RECORDED INFORMATION ▸
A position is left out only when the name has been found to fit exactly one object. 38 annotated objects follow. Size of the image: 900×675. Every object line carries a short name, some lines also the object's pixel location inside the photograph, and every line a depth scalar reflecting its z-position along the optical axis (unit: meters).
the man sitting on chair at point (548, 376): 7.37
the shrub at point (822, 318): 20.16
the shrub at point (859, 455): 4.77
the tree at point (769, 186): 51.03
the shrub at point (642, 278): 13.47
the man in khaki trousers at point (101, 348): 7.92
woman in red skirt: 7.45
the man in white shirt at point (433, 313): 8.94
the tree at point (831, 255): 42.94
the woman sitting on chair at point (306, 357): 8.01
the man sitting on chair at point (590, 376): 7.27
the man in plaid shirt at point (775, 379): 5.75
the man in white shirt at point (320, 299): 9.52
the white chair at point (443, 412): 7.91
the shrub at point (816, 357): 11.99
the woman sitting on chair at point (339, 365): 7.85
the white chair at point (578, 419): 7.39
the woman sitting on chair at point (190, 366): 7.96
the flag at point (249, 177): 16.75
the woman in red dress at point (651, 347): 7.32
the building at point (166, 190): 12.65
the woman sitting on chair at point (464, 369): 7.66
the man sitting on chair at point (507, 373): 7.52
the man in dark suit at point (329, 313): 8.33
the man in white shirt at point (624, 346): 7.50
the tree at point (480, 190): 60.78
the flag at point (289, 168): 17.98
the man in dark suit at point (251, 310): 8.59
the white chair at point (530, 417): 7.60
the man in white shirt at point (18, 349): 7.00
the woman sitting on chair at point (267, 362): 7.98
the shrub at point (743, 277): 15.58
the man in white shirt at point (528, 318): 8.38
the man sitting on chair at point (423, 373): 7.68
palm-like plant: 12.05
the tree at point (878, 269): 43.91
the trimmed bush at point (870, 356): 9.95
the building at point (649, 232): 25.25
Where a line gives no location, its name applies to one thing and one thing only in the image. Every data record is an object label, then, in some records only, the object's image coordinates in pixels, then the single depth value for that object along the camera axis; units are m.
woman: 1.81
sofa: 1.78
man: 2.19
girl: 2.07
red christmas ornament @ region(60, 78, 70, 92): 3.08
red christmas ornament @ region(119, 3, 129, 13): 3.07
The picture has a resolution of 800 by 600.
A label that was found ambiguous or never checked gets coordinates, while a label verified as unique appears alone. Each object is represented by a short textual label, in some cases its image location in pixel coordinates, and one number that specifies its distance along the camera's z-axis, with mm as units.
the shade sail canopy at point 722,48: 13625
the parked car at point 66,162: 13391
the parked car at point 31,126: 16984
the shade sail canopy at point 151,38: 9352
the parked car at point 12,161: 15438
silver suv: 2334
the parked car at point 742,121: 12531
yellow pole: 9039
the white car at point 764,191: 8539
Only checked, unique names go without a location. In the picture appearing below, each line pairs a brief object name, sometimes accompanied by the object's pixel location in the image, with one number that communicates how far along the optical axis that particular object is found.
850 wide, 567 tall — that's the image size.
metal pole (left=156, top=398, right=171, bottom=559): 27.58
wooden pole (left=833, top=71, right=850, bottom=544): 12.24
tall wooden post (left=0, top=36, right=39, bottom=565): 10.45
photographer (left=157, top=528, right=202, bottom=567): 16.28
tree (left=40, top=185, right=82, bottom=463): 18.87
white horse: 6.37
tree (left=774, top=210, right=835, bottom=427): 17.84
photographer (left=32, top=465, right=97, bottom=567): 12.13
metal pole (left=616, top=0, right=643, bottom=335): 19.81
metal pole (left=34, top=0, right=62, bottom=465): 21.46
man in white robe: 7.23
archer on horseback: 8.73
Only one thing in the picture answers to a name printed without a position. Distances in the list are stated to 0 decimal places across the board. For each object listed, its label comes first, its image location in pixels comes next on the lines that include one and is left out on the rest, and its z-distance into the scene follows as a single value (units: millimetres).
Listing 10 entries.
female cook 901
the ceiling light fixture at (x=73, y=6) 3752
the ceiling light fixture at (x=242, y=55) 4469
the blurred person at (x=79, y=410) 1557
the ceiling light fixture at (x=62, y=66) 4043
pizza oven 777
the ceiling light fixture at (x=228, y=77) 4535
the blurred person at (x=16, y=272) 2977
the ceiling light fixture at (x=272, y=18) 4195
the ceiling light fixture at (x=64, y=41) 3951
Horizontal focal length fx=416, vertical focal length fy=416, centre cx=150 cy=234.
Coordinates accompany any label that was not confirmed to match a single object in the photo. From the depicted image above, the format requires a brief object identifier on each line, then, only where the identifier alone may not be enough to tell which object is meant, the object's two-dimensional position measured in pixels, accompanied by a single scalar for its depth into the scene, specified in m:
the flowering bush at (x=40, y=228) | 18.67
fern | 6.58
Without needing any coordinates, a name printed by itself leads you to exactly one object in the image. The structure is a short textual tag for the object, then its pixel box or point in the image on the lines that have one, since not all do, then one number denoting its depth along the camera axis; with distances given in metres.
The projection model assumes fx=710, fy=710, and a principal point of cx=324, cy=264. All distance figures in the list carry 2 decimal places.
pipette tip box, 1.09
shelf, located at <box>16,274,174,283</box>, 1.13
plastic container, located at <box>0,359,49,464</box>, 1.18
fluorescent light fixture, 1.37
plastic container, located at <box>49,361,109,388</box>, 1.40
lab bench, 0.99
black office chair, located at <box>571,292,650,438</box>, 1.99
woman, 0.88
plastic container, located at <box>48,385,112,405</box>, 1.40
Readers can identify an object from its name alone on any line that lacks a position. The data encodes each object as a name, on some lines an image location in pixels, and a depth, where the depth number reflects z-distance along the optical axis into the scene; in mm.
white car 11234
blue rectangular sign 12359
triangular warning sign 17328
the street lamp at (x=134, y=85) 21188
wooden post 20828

EXERCISE DETAILS ▸
Read through the entries and copy every line that includes "wooden".

EXERCISE RESPONSE ▸
wooden pole (left=833, top=71, right=850, bottom=544): 12.24
tall wooden post (left=0, top=36, right=39, bottom=565): 10.45
wooden post 20828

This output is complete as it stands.